# fruitables dog treats



## NutroGeoff (May 15, 2013)

Has anyone seen those Fruitables dog treats? They look pretty decent as far as ingredients go and sound deliecious! Haha. There was one that was like pumpkin and mango flavored or something like that. It sounded pretty good to me.


----------



## Taser (Mar 14, 2013)

A lot of my friends here and myself have fruitables in their treat cupboard and I have yet to meet a dog that didn't love them.


----------



## NutroGeoff (May 15, 2013)

They look pretty good as far as ingredients go. I think I'll be getting them for Baxter and any other pups I get. Haha.


----------



## flashyfawn (Mar 8, 2012)

My dogs weren't too crazy for the fruit flavors but they loved the skinny mini treats with bison or chicken. I rotate between a few different types of treats, depending on what's on sale when it's time for my Chewy autoship, and I have gotten this kind several times.


----------



## Taser (Mar 14, 2013)

They only sell the various fruit flavours here. We've never had the option of buying bison or chicken. Interesting.


----------



## NutroGeoff (May 15, 2013)

That does sound interesting. Baxter has never had bison.


----------



## doggiedad (Jan 23, 2011)

yes, i've fed a lot of Fruitables. i'm not sure but i think a big box company bought them.
make sure there's nothing in them from China.


----------



## NutroGeoff (May 15, 2013)

Oh wow. I haven't heard anything about that.


----------



## Rvent (Apr 15, 2012)

My holistic vet uses them for the dogs that come in for treatment


----------



## NutroGeoff (May 15, 2013)

Oh wow. Very nice. Must be very good then!


----------



## meggels (May 30, 2010)

We sell the skinny mini's in my store....one lady in particular buys like a case at a time lol. We carry the Apple & bacon, Yamberry, and Pumpkin & Mango 

They smell really good too...

Geoff, I have to say, one treat that smells amazing are your Nutro crunchy treats...the berry ones.


----------



## meggels (May 30, 2010)

We sell the skinny mini's in my store....one lady in particular buys like a case at a time lol. We carry the Apple & bacon, Yamberry, and Pumpkin & Mango 

They smell really good too...

Geoff, I have to say, one treat that smells amazing are your Nutro crunchy treats...the berry ones.


----------



## doggiedad (Jan 23, 2011)

meggels: do you know if fruitables was sold to a big box company?


----------



## NutroGeoff (May 15, 2013)

meggels said:


> We sell the skinny mini's in my store....one lady in particular buys like a case at a time lol. We carry the Apple & bacon, Yamberry, and Pumpkin & Mango
> 
> They smell really good too...
> 
> Geoff, I have to say, one treat that smells amazing are your Nutro crunchy treats...the berry ones.

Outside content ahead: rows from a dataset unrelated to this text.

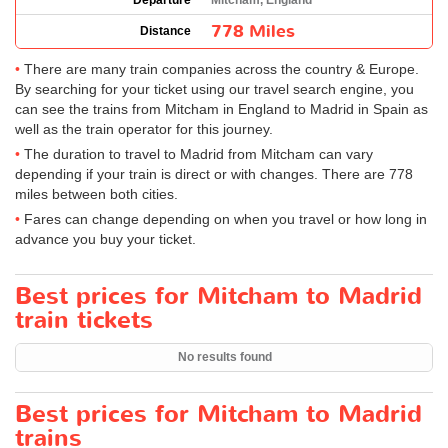
Departure
Mitcham, England
778 Miles
Distance
There are many train companies across the country & Europe.
By searching for your ticket using our travel search engine, you
can see the trains from Mitcham in England to Madrid in Spain as
well as the train operator for this journey.
The duration to travel to Madrid from Mitcham can vary
depending if your train is direct or with changes. There are 778
miles between both cities.
Fares can change depending on when you travel or how long in
advance you buy your ticket.
Best prices for Mitcham to Madrid
train tickets
No results found
Best prices for Mitcham to Madrid
trains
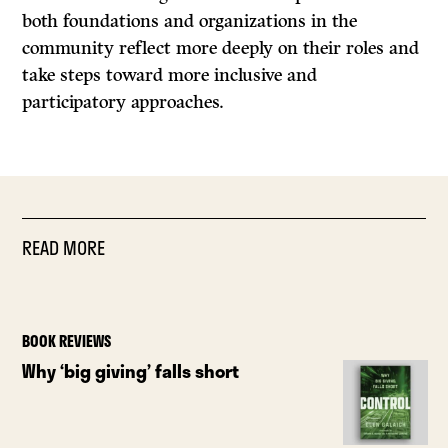
both foundations and organizations in the
community reflect more deeply on their roles and
take steps toward more inclusive and
participatory approaches.
READ MORE
BOOK REVIEWS
Why ‘big giving’ falls short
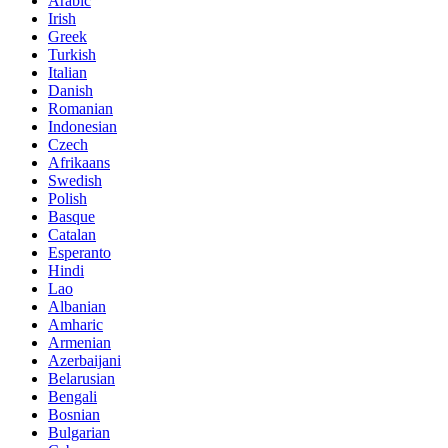
Arabic
Irish
Greek
Turkish
Italian
Danish
Romanian
Indonesian
Czech
Afrikaans
Swedish
Polish
Basque
Catalan
Esperanto
Hindi
Lao
Albanian
Amharic
Armenian
Azerbaijani
Belarusian
Bengali
Bosnian
Bulgarian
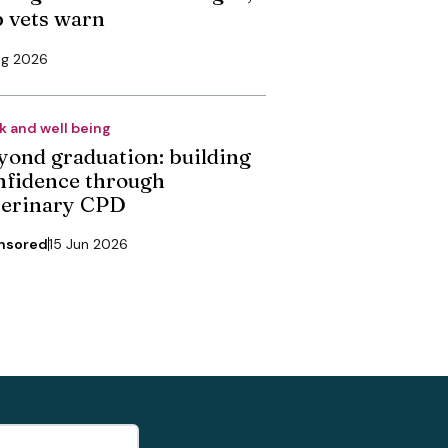
p vets warn
ug 2026
k and well being
yond graduation: building
nfidence through
terinary CPD
nsored
15 Jun 2026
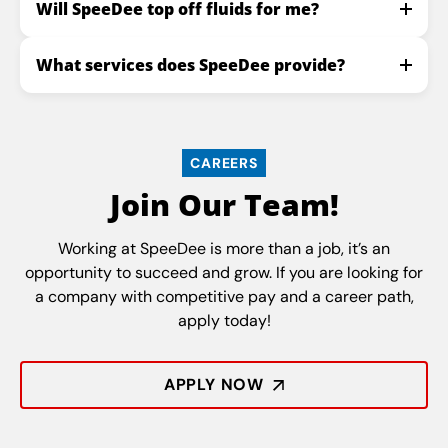
Will SpeeDee top off fluids for me?
What services does SpeeDee provide?
CAREERS
Join Our Team!
Working at SpeeDee is more than a job, it’s an
opportunity to succeed and grow. If you are looking for
a company with competitive pay and a career path,
apply today!
APPLY NOW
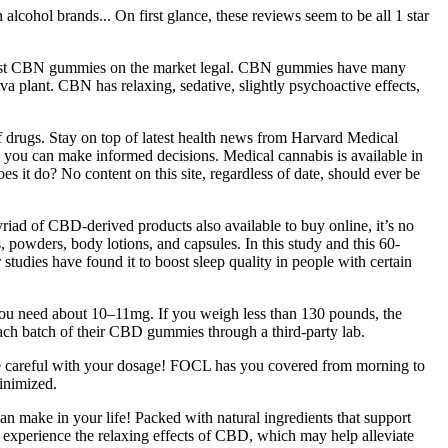
cohol brands... On first glance, these reviews seem to be all 1 star
 most CBN gummies on the market legal. CBN gummies have many
a plant. CBN has relaxing, sedative, slightly psychoactive effects,
 drugs. Stay on top of latest health news from Harvard Medical
o you can make informed decisions. Medical cannabis is available in
es it do? No content on this site, regardless of date, should ever be
yriad of CBD-derived products also available to buy online, it’s no
es, powders, body lotions, and capsules. In this study and this 60-
r studies have found it to boost sleep quality in people with certain
you need about 10–11mg. If you weigh less than 130 pounds, the
ch batch of their CBD gummies through a third-party lab.
be careful with your dosage! FOCL has you covered from morning to
inimized.
 make in your life! Packed with natural ingredients that support
 experience the relaxing effects of CBD, which may help alleviate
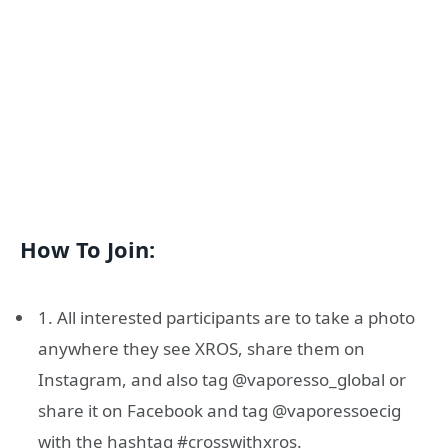
How To Join:
1. All interested participants are to take a photo
anywhere they see XROS, share them on
Instagram, and also tag @vaporesso_global or
share it on Facebook and tag @vaporessoecig
with the hashtag #crosswithxros.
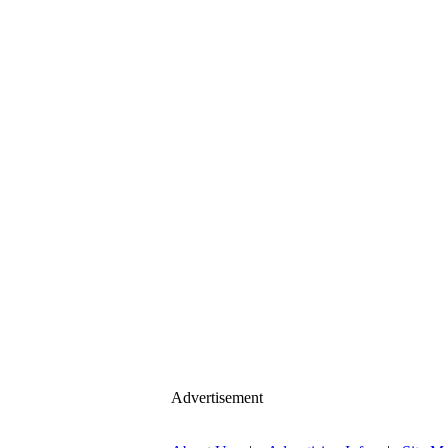
Advertisement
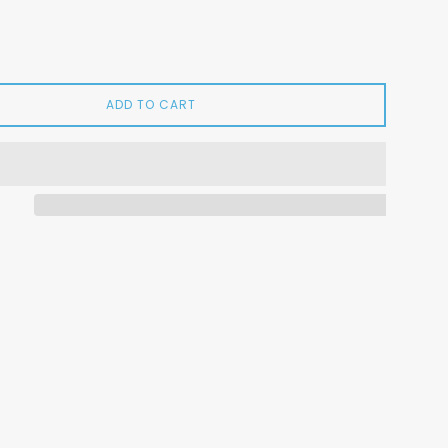
ADD TO CART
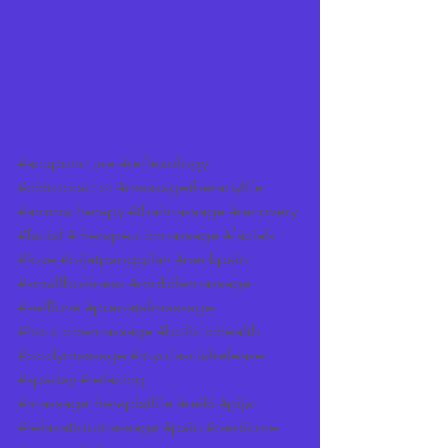
#acupuncture
#reflexology
#chiropractor
#massagetherapylife
#aromatherapy
#thaimassage
#recovery
#facial
#therapeuticmassage
#facials
#love
#pijatpanggilan
#neckpain
#smallbusiness
#mobilemassage
#selflove
#prenatalmassage
#hotstonemassage
#holistichealth
#bodymassage
#myofascialrelease
#spaday
#relaxing
#massagetherapistlife
#reiki
#pijat
#relaxationmassage
#pain
#pedicure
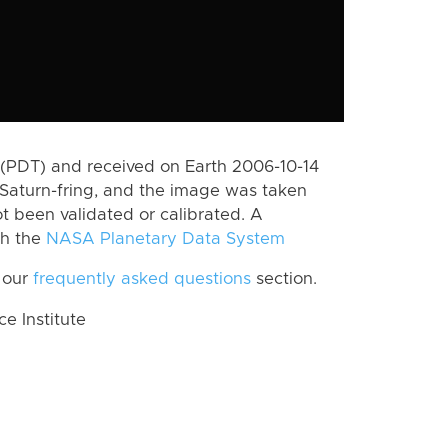
(PDT) and received on Earth 2006-10-14
Saturn-fring, and the image was taken
ot been validated or calibrated. A
th the
NASA Planetary Data System
 our
frequently asked questions
section.
 Institute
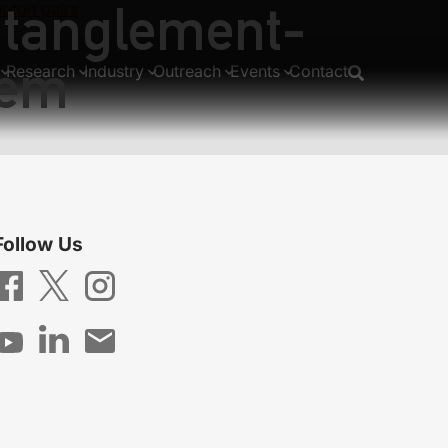
entanglement-
oton pairs
tem
Research
Industry
Outreach
Events
Contact
Follow Us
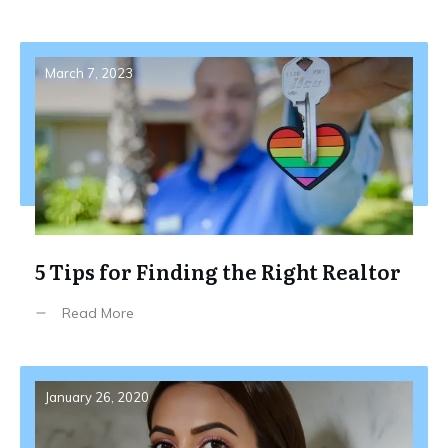
March 7, 2023
5 Tips for Finding the Right Realtor
Read More
January 26, 2020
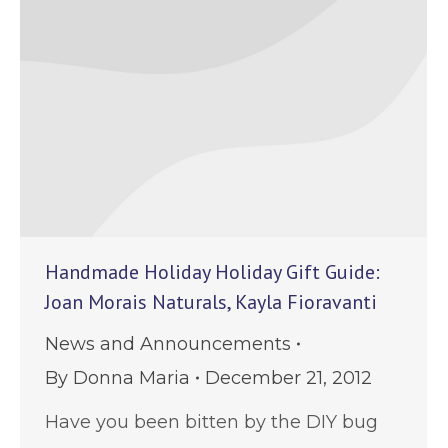
Handmade Holiday Holiday Gift Guide:
Joan Morais Naturals, Kayla Fioravanti
News and Announcements
By
Donna Maria
December 21, 2012
Have you been bitten by the DIY bug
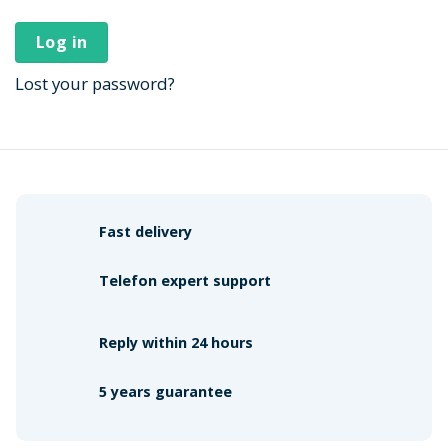
Log in
Lost your password?
Fast delivery
Telefon expert support
Reply within 24 hours
5 years guarantee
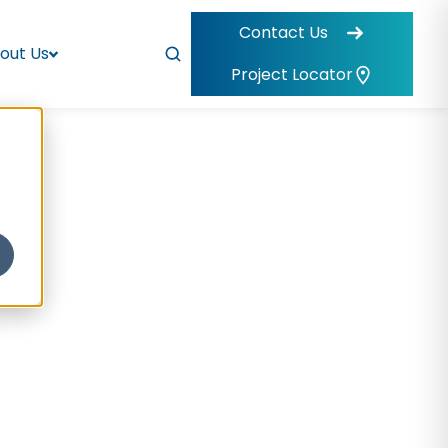
Contact Us
out Us
Project Locator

They really do! When we first came out with the three newest flavors, banana being one of them, I have to admit, they smelled so good I had to try one. Haha l. Didn't taste as good as it smelled though. Haha


----------



## NutroGeoff (May 15, 2013)

I saw a Thick Cut Bacon Jerky made by Fruita blessed yoday. Sounded pretty good to me!


----------